You’ve also said, “Ordinary people are my people.”
I probably wouldn’t write something about royalty, but maybe I would because that would be a fun challenge. I have a Midwestern soul and like to write about everyday people, the salt-of-the-earth types.
“Questions inform my work. Things I don’t understand inform my work,” you’ve said. What questions informed Support Group for Men?
Questions come up as I’m writing. It’s never like I have a question and I sit down to find the answer. I find it as I go. I started with the character of Rog, the main character of the play, who’s the kind of guy that’s probably not used to sharing his fears in this kind of social setting. He’s clumsy, and it’s humorous, but it’s also moving. Then the play grew into a support group setting.
I’ve been working on this play for eight years or more, right when gender identity conversations began seeping into the culture. I didn’t quite understand it. I thought, “Really? You can be both female and male?” So I wondered how a blue-collar Chicago guy would wrap his head around that new conversation. As a writer, it felt very fruitful to have this character struggle with, “What does that mean?” I gave Rog my question. I’m embarrassed that I don’t understand it, but I want to.
Audience members have thanked me for bringing that question into the story because a lot think, “I thought I was the only one who didn’t get this, so I’ve been terrified to say anything because I’m afraid I’ll say the wrong thing.” By giving the struggle over that gender identity question to Rog, somehow a lot of audience members felt a release, like it was okay to talk about it and hopefully – understand it a little better.
You often say that human beings are incredibly flawed and fucked up. Does that open the door to redemption or revelation?
I don’t think redemption necessarily. Me saying that we’re all fucked up, is just another way of saying that being human is a messy endeavor. I think reflection more than redemption is definitely the goal of the guys in this play, some more than others. Rog is the most reflective, while Brian, at first, is not really looking at himself.
In general, I believe if one reflects on one’s self, there can be more understanding of one’s self. Not everybody wants to do that.
In my research, I came across a word that I don’t often hear from playwrights: the word “joy”. You’ve said, “I remain interested in the joy of humanity.”
It feels subversive to write this play about men, and I’m not taking them down or putting them in their place. I’m actually looking at them whole-heartedly, I hope, and realistically. They certainly aren’t perfect.
That “joy” thing is the same thing as that “tenderness” thing in me. It’s just who I am as a person.
Did you have a favorite book when you were a kid?

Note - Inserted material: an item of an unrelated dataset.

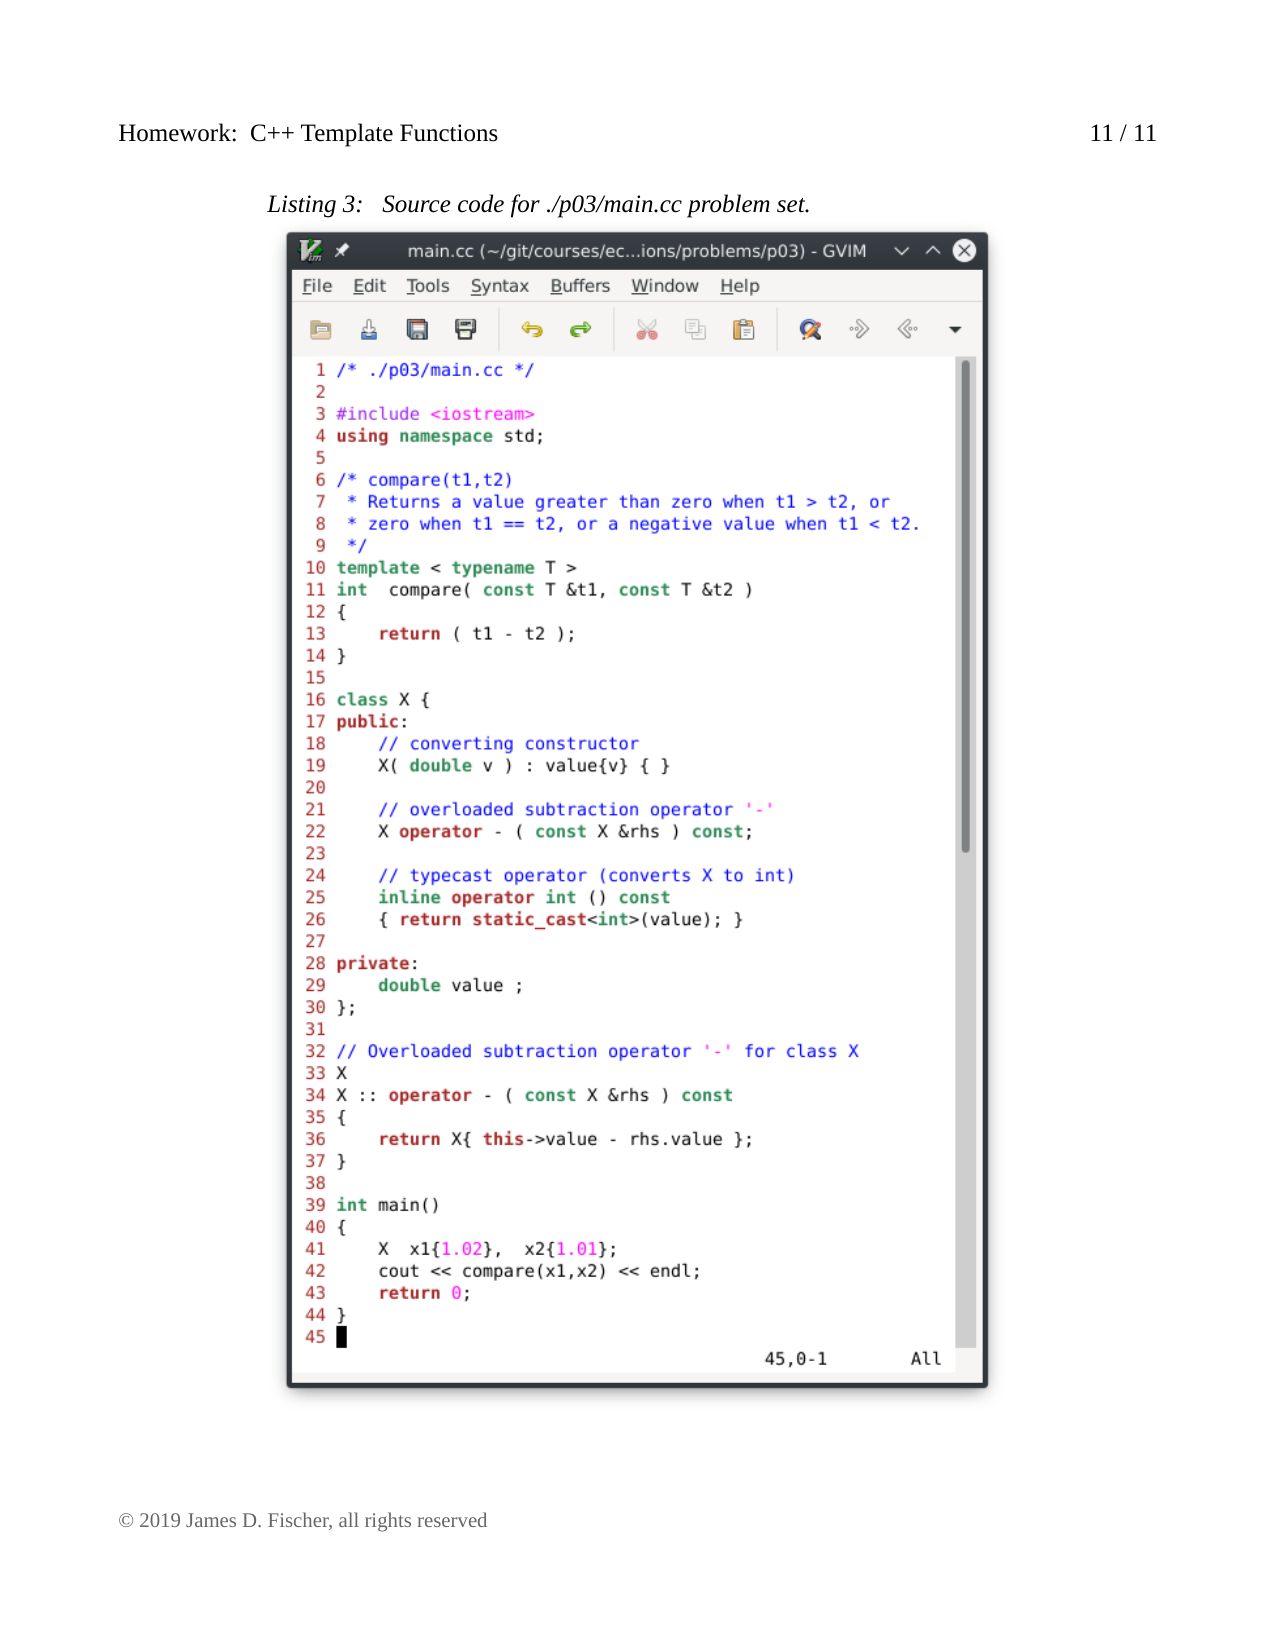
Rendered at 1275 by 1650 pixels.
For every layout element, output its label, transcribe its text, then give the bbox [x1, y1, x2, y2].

I really loved Family of Man, a book put together by Edward Steichen based on a photographic exhibition at MOMA. It’s amateur and professional photography of the human experience: birth, life, death, work. I was obsessed with this book as a child. Carl Sandberg did the prologue for the book, and he’s a Chicago person. I was probably holding the book at age four, and I was just fascinated, besotted by the experiences of other people in the world.

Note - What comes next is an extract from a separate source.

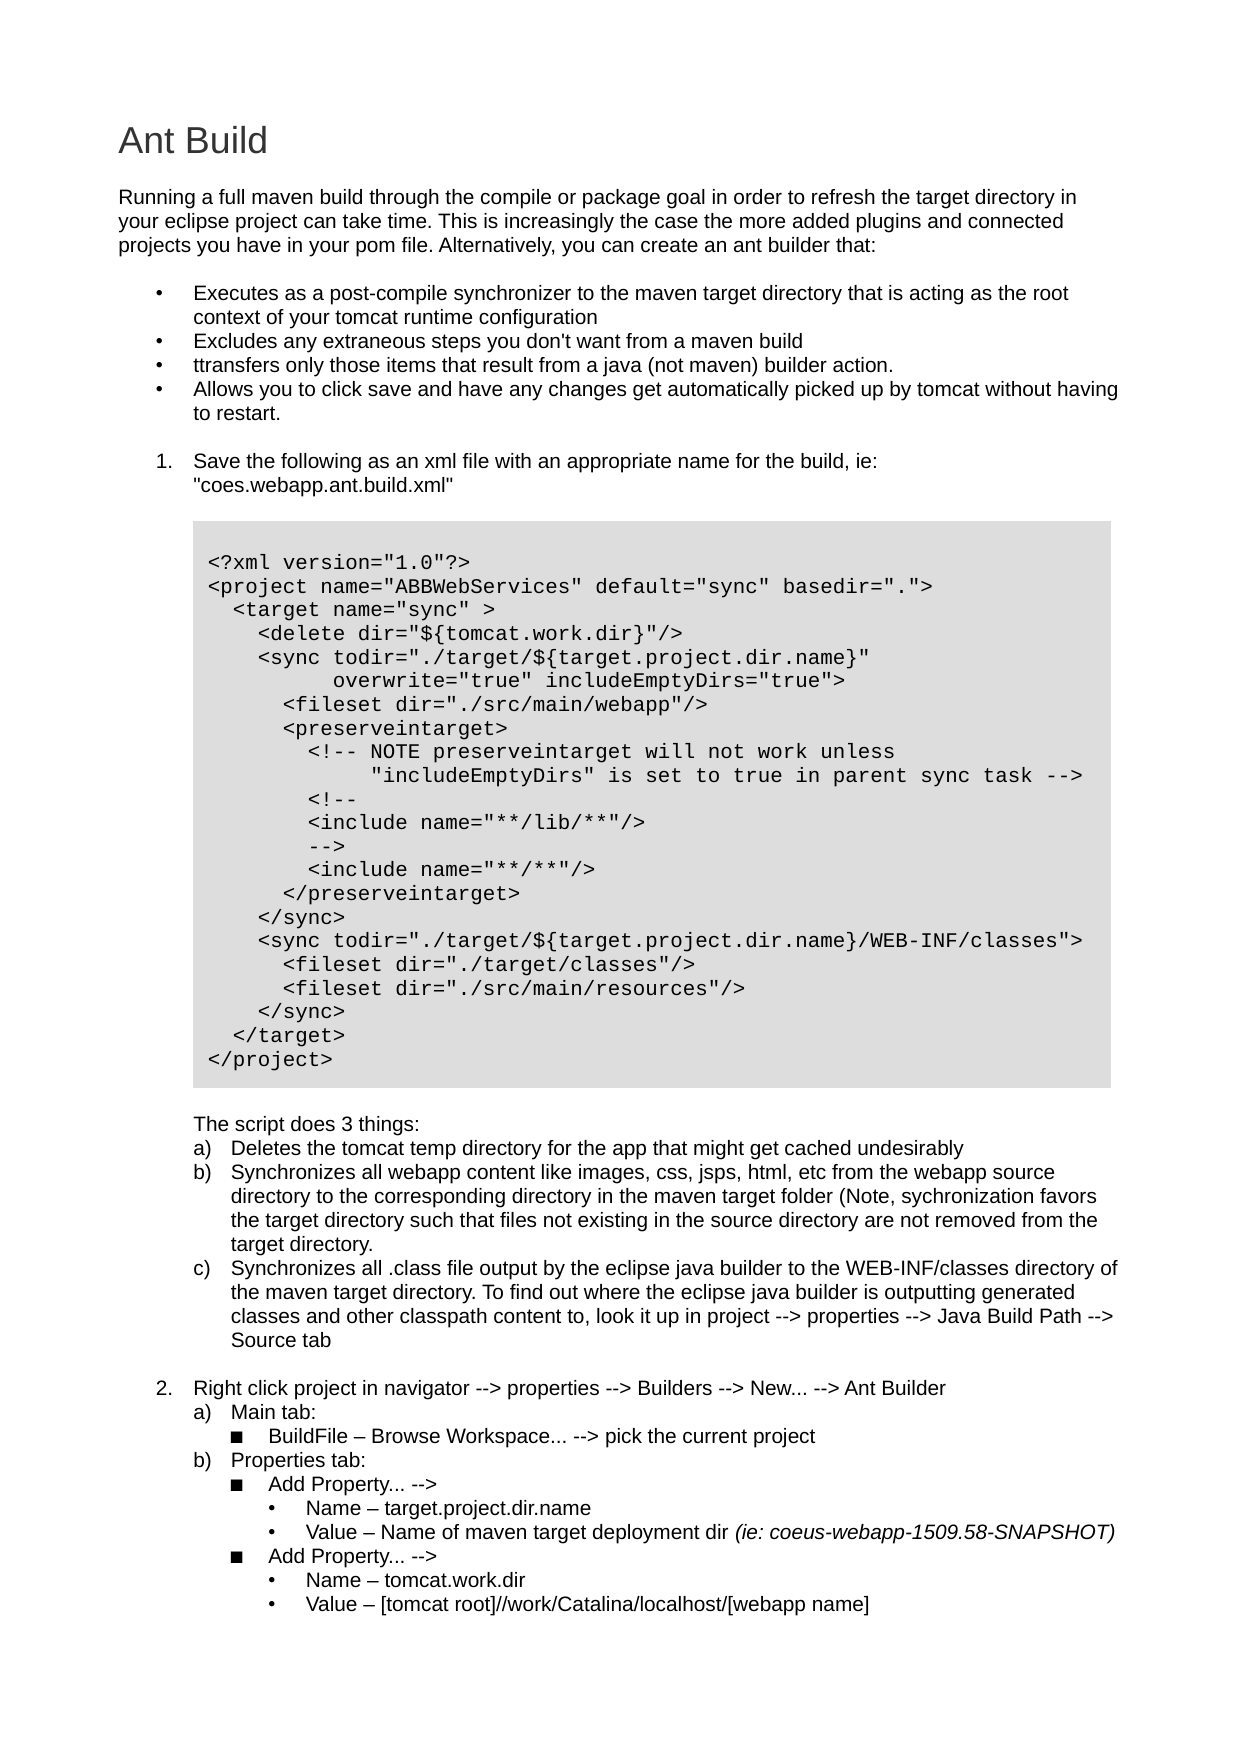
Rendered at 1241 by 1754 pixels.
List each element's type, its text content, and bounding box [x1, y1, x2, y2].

I think I would have been a social anthropologist if I weren’t a writer. They are kind of the same thing, no? To write characters is an anthropological endeavor.
In Chester Bailey, another play in CATF’s 2019 repertoire, the character Dr. Cotton makes this observation about his patient, Chester Bailey, to his father: “Your son, Mr. Bailey, is the author of his own mercy. He stitched it together out of what was around him. Just like the rest of us.”
How have you been the author of your own mercy?
That’s such a beautiful line. Writing is a healing act for me and, hopefully for others. To express one’s self is a real gift. To be able to do it and then have it received is an even bigger gift. It’s a back and forth with me and the audience, and the audience with the characters. It’s a whole kind of ecosystem, and when it’s working, it’s wonderful. I love it.